**TEXT SHOWN**
────────────────
Amanda also has a new job that provides proper job security and benefits after almost a year of contracting for a quango. Things are looking up ... he says tentatively.

But Amanda has also been on the sore end of recruiter shenanigans, trying to keep her in place in a role she is sick to the back teeth with. While trying to explain to the recruiters client that Amanda has to serve a notice period way in excess of the courtesy period required for a contractor (five days). Anecdotally it also appears as if Amanda’s new employer has suffered the rigours of the recruitment bandits playing both ends against the middle. So for all our hours of letter writing, CV tailoring and follow ups over months, I’ve bagged a job by word of mouth, based on a neighbours random visit to a garden centre looking for a funky flower pot (absolute truth). And Amanda has (unwillingly but at my behest) pushed back at the agency hard to allow her (what is effectively her employee right) to give a weeks notice. So that she can at least get a feel for the new role before we travel to Cyprus.

Looking on the positive side of these changes; it is quite liberating, to be able to contribute financially at home again on a regular basis, not just blocks of finite cash earned by spending weeks away at a time in London and the surrounds living out of a back pack. It’s pleasant to be able to go and do my hours (that literally race by) and then have all this other time (now I have my head in the right place), to write, to look after house and home, do lots of cooking etc. Of course a Premium Bonds or Lottery Jackpot win wouldn’t go amiss. But after the other 70 million people in the UK wishing for this concession from the fates, I’m sure I’d be first in the queue.

Aside from all the job hunting and settling into new routines, we have been out and about at the weekends, fossil hunting, yomping and being agog at what a fabulous country this one is. The bike is finally out of the shed after an entire winter without a single use (be ashamed, be very ashamed G). We are swimming twice a week, though we’d like to do more. And we have hundreds of new pictures from our wanders to post. However, remember techno bottleneck above? Well it’s genuinely holding things in abeyance. Before I can really get back on top of pictures and words I need to sort out the groundwork. And it’s at time like this, I can only put my hands together and say a little thank you to the vastness of the cosmos, that I have an IT background, because If I didn’t I really wouldn’t know where to start.


So without further ado, I’ll bid you adieu, because I need to link our external storage drive as our Cloud Folder, for the final big synch, spec out a new PC with wireless to be our central server, format this laptop and rebuild it from scratch as a: typing while sitting in the comfy chair machine (did I mention I bought a second hand MAN chair ... it’s wicked). Drop the Onedrive app on our phones and tablet and then set up the synch settings to ensure, local deletions don’t affect cloud data. And then find a relatively convenient way to get files from Onedrive to Blogger, sure in the knowledge that someone somewhere is making sure all our precious data is multiply redundant on many servers ... as well as on our 2tb external unit.
────────────────
**WORK ORDER**
Copy the post starting with "Aside from all" and going on through "where to start.", switching "bike" to "bicycle". You can do without the records.

Stored records:
────────────────
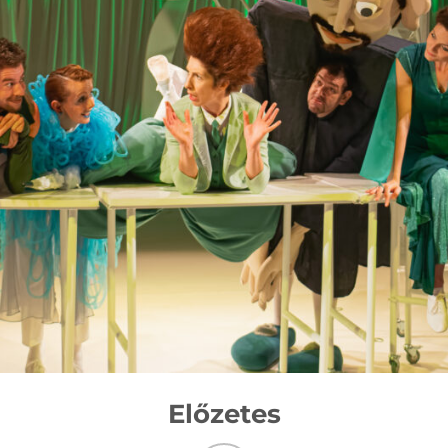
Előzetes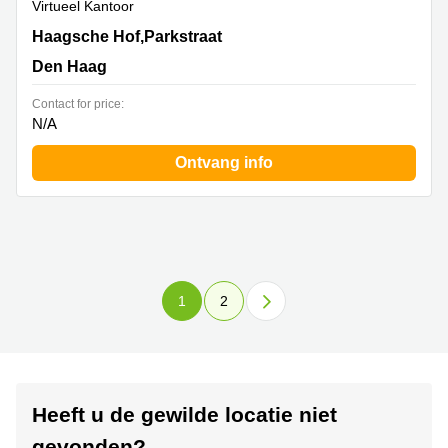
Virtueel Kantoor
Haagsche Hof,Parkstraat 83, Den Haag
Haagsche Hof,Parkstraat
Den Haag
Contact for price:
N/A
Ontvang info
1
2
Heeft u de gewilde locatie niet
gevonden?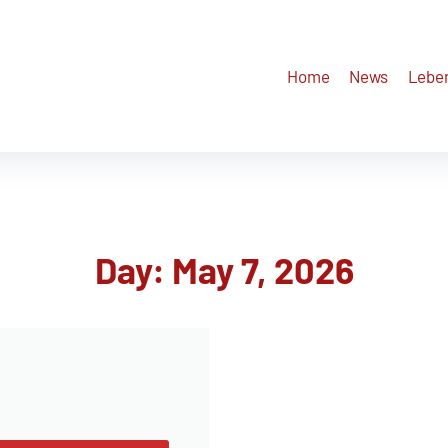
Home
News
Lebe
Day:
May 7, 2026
────────────────
**WRITTEN RESPONSE**
Aside from all the job hunting and settling into new routines, we have been out and about at the weekends, fossil hunting, yomping and being agog at what a fabulous country this one is. The bicycle is finally out of the shed after an entire winter without a single use (be ashamed, be very ashamed G). We are swimming twice a week, though we’d like to do more. And we have hundreds of new pictures from our wanders to post. However, remember techno bottleneck above? Well it’s genuinely holding things in abeyance. Before I can really get back on top of pictures and words I need to sort out the groundwork. And it’s at time like this, I can only put my hands together and say a little thank you to the vastness of the cosmos, that I have an IT background, because If I didn’t I really wouldn’t know where to start.